- **Source data**:
+ + + + + + +
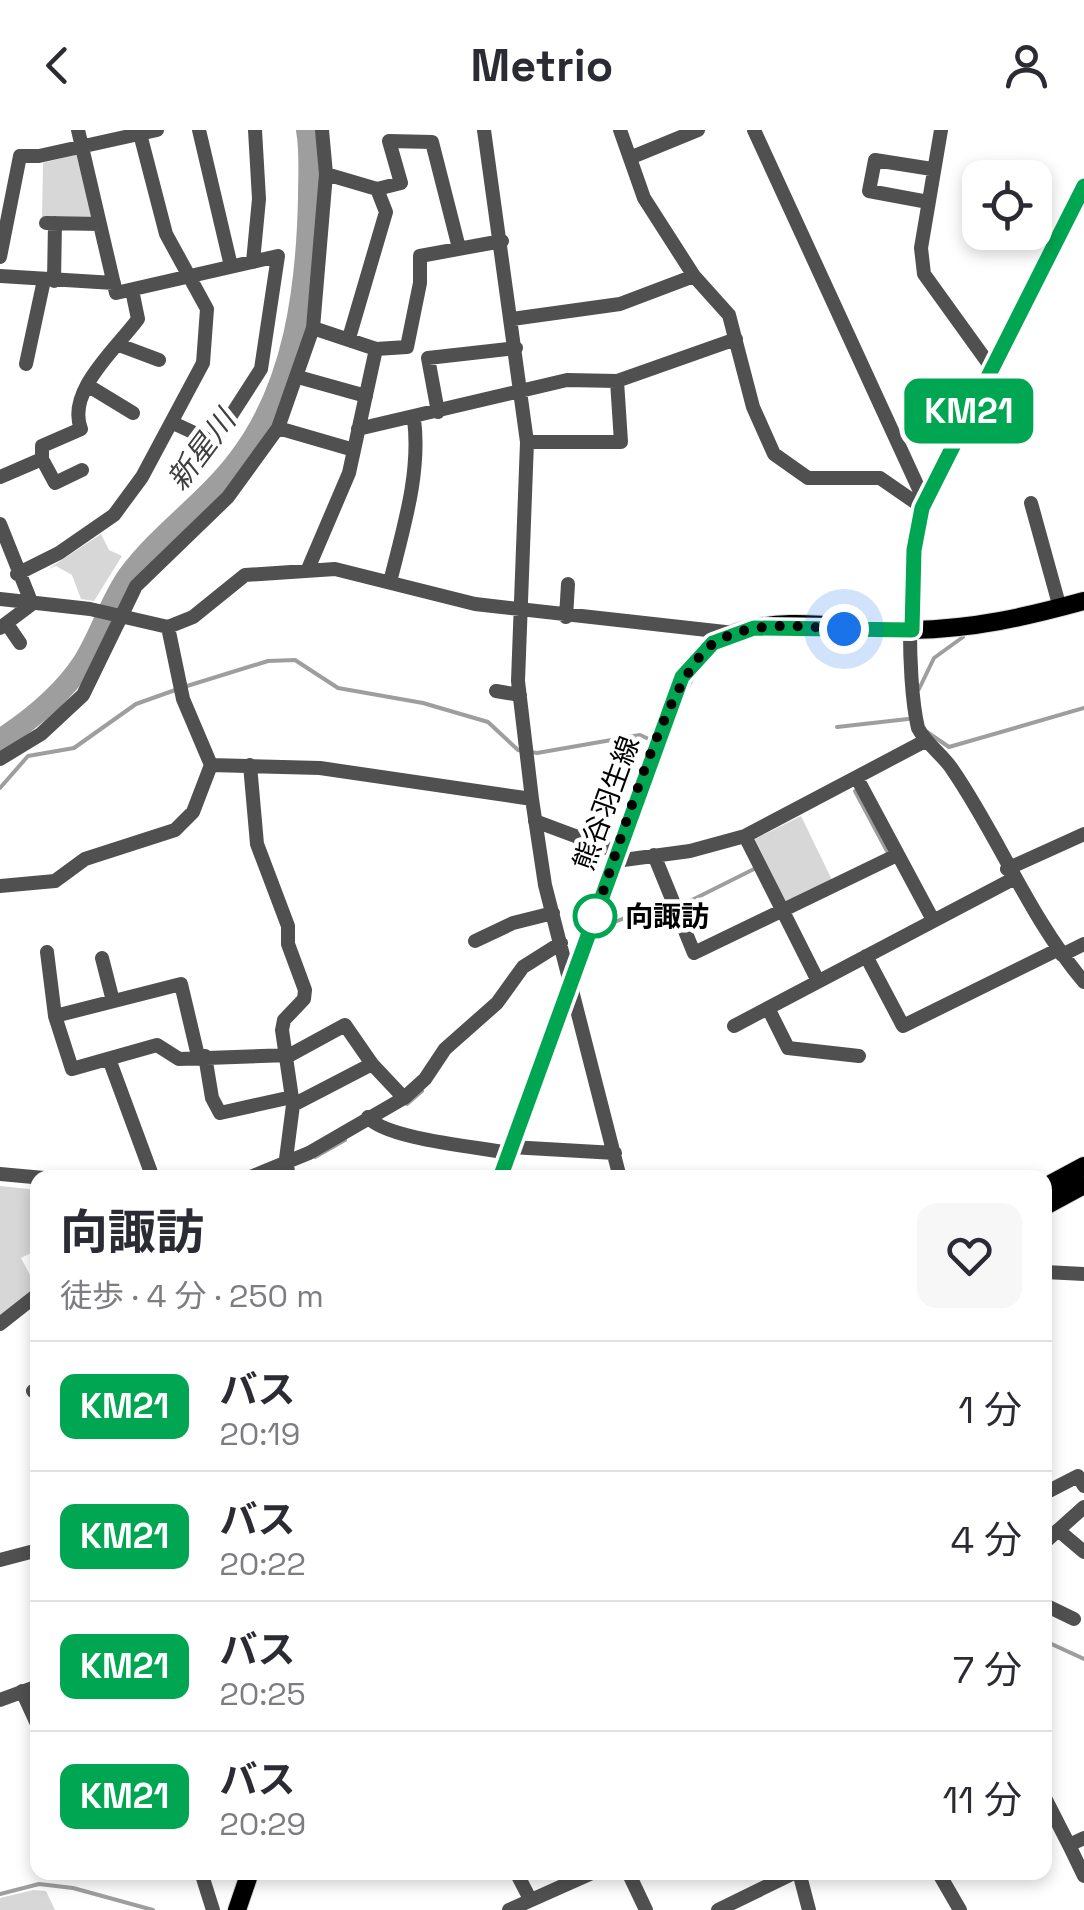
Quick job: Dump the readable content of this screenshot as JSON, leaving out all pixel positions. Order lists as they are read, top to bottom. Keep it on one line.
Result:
{"streets":{"main road":["熊谷羽生線"]},"water":["新星川"],"places":["向諏訪"],"lines":["bus line KM21"],"page":{"header":"Metrio","on_map":"KM21","heading":["向諏訪","徒歩 · 4 分 · 250 m"],"list":[{"mark":"KM21","name":"バス","note":"20:19","value":"1 分"},{"mark":"KM21","name":"バス","note":"20:22","value":"4 分"},{"mark":"KM21","name":"バス","note":"20:25","value":"7 分"},{"mark":"KM21","name":"バス","note":"20:29","value":"11 分"}]}}
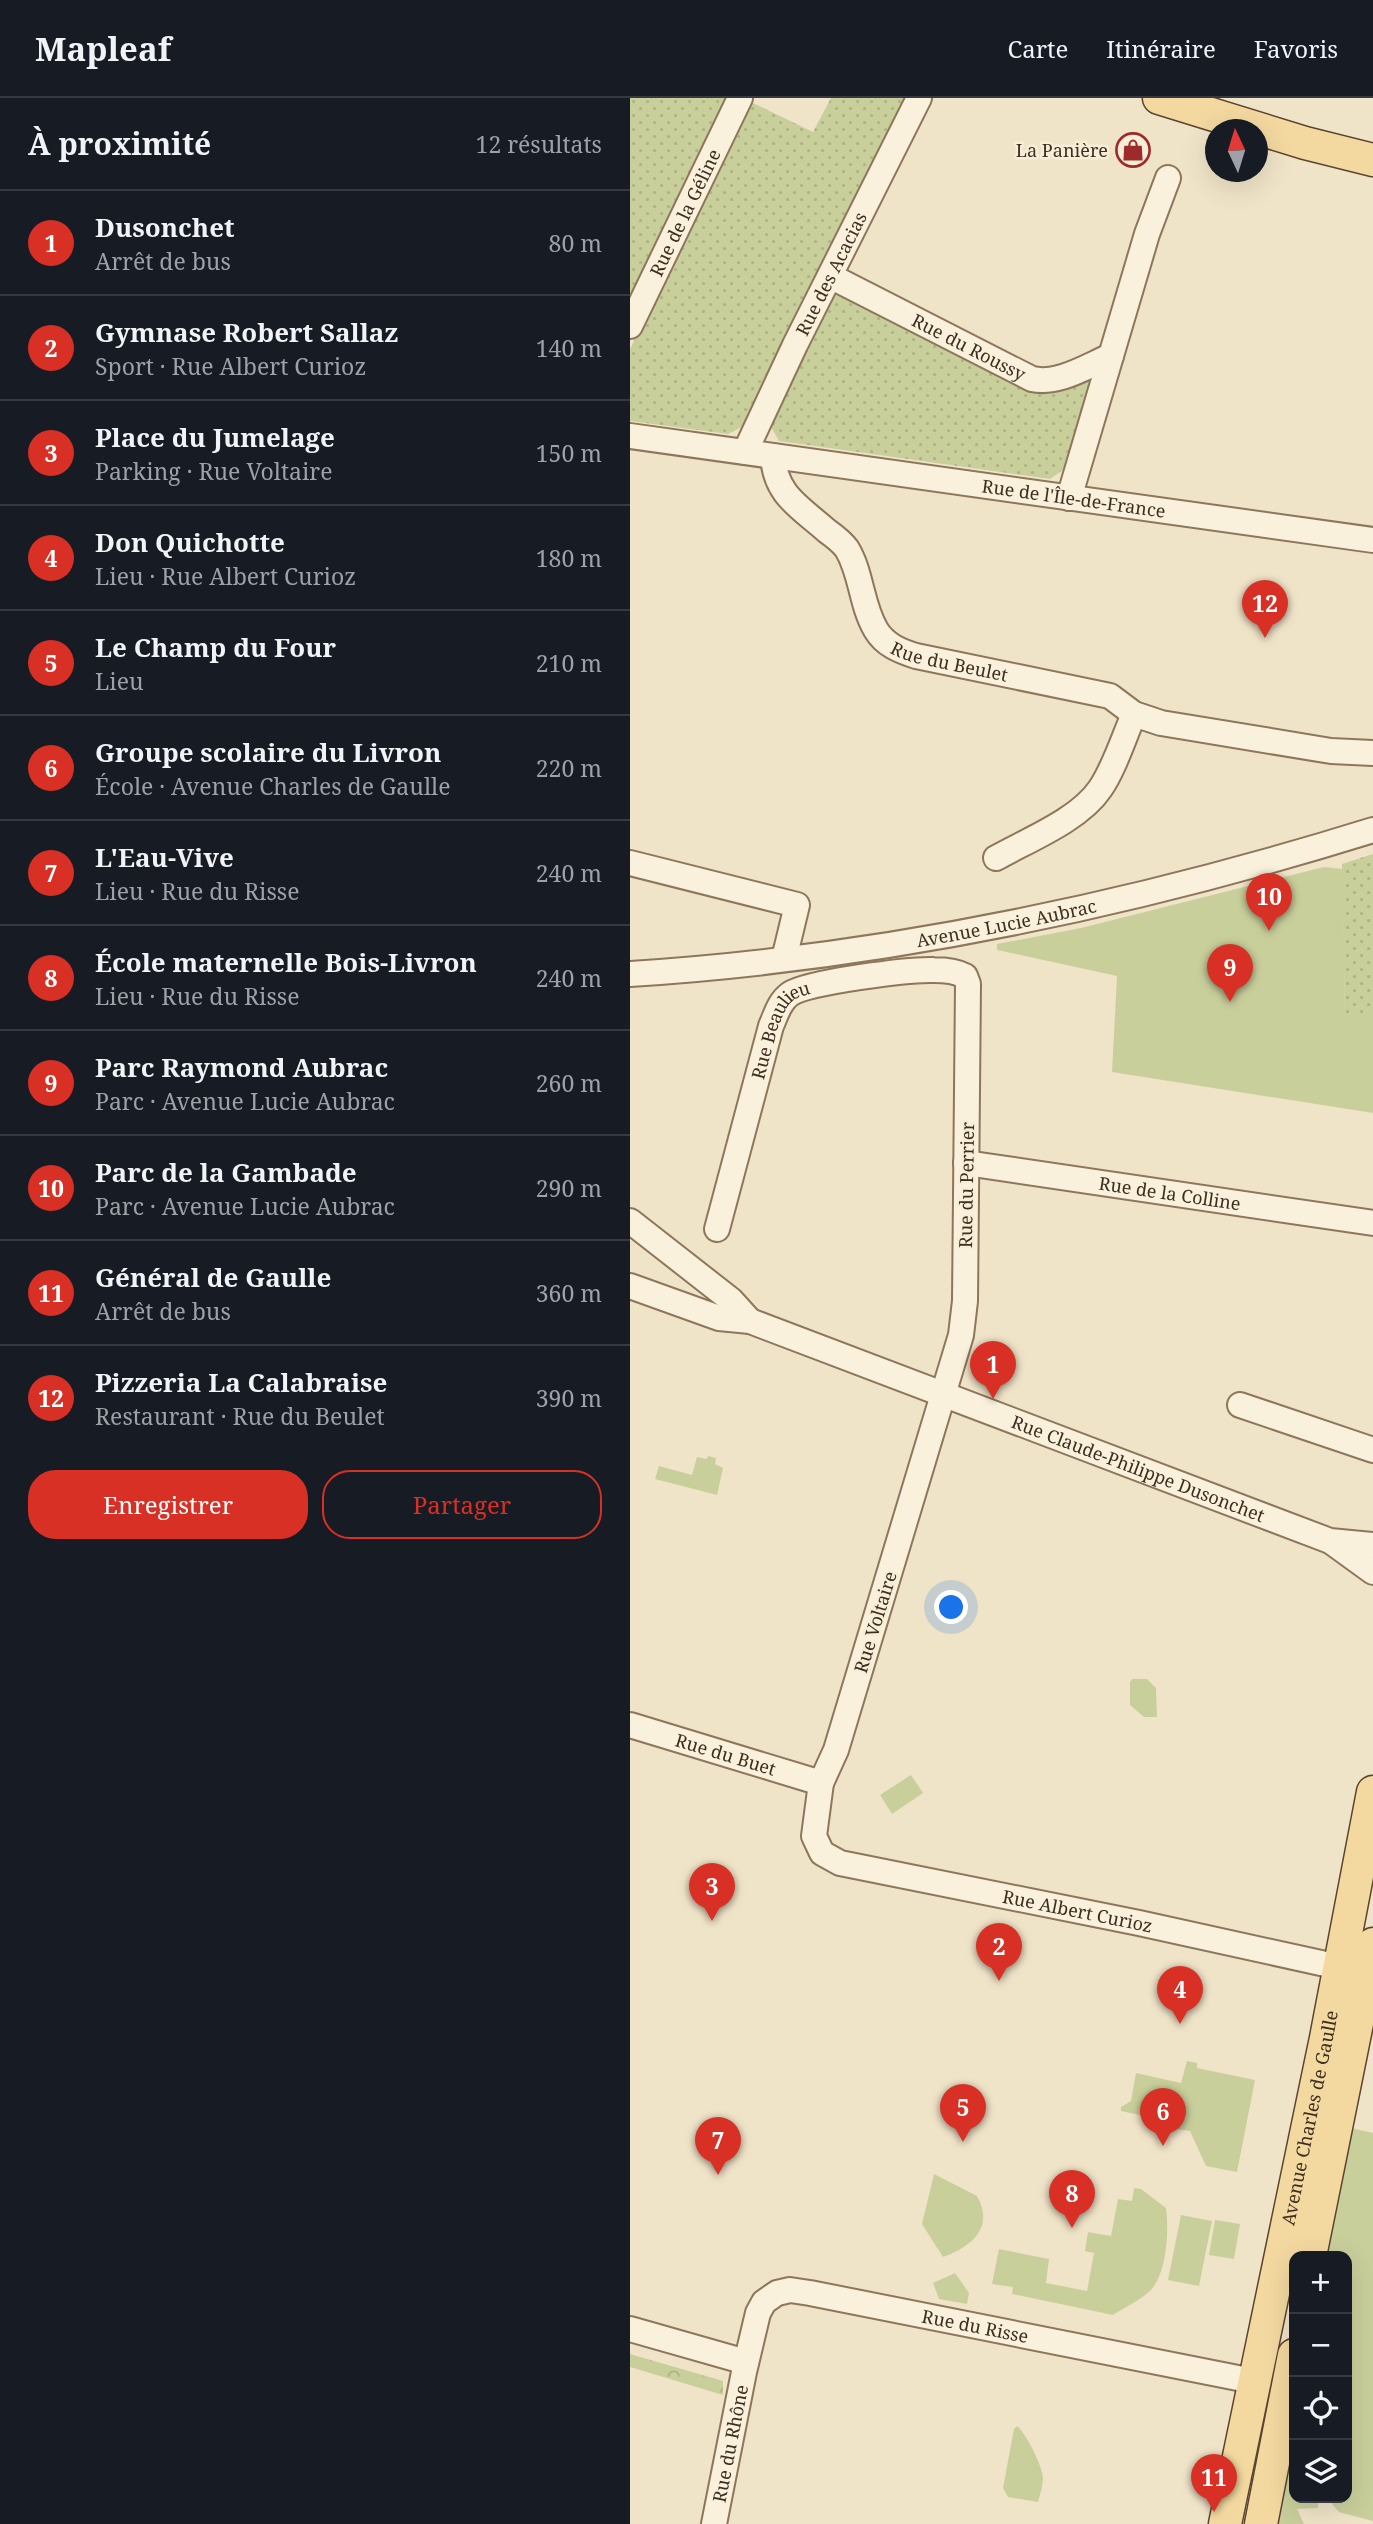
+ + + + + + +
- **Try it**: All lines of the material above should be returned unchanged, but no pictures should be included.

- **Response to the task**:
Quick job: Dump the readable content of this screenshot as JSON, leaving out all pixel positions. Order lists as they are read, top to bottom. Keep it on one line.
Result:
{"streets":{"main road":["熊谷羽生線"]},"water":["新星川"],"places":["向諏訪"],"lines":["bus line KM21"],"page":{"header":"Metrio","on_map":"KM21","heading":["向諏訪","徒歩 · 4 分 · 250 m"],"list":[{"mark":"KM21","name":"バス","note":"20:19","value":"1 分"},{"mark":"KM21","name":"バス","note":"20:22","value":"4 分"},{"mark":"KM21","name":"バス","note":"20:25","value":"7 分"},{"mark":"KM21","name":"バス","note":"20:29","value":"11 分"}]}}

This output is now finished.